[Opening Data excerpts section]
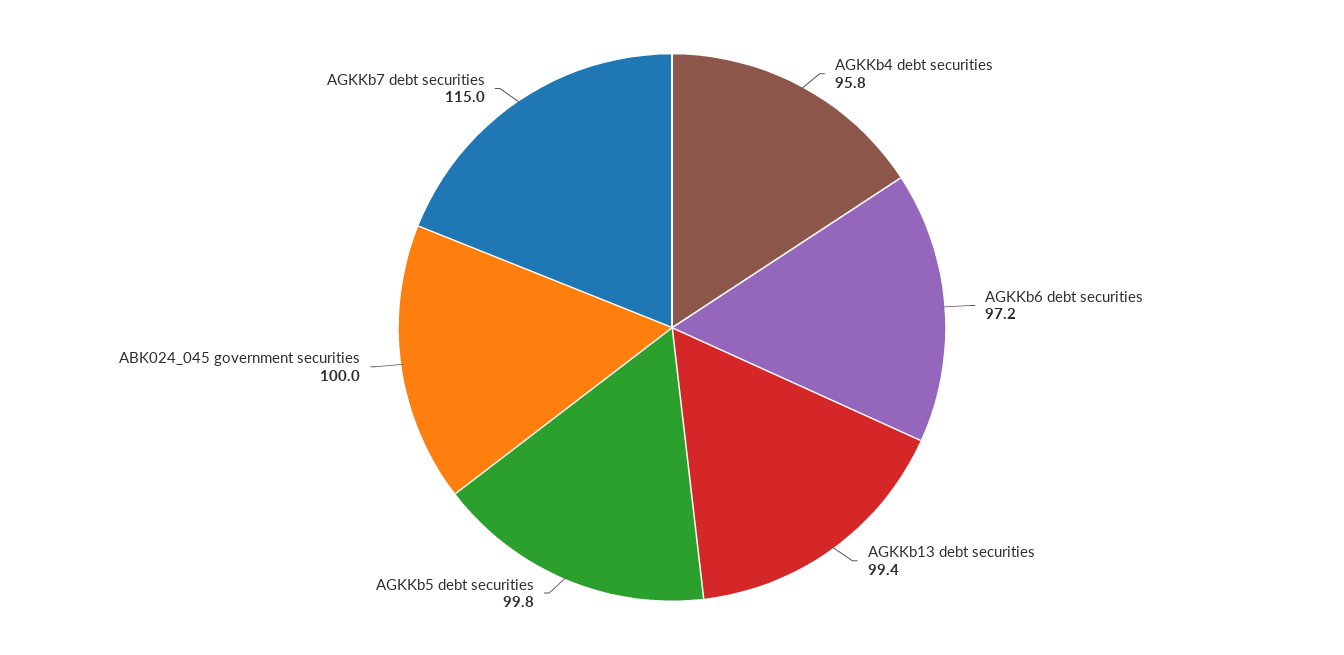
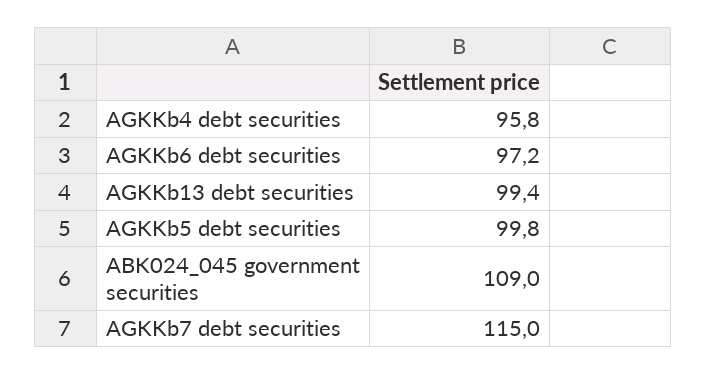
  {
    "AGKKb4 debt securities": 95.8,
    "AGKKb6 debt securities": 97.2,
    "AGKKb13 debt securities": 99.4,
    "AGKKb5 debt securities": 99.8,
-   "ABK024_045 government securities": 100,
+   "ABK024_045 government securities": 109,
    "AGKKb7 debt securities": 115
  }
[Closing Data excerpts section]
=== Exercise prompt ===
An exact, image-free transcription of all the records above is needed.

=== Answer space ===
  {
    "AGKKb4 debt securities": 95.8,
    "AGKKb6 debt securities": 97.2,
    "AGKKb13 debt securities": 99.4,
    "AGKKb5 debt securities": 99.8,
-   "ABK024_045 government securities": 100,
+   "ABK024_045 government securities": 109,
    "AGKKb7 debt securities": 115
  }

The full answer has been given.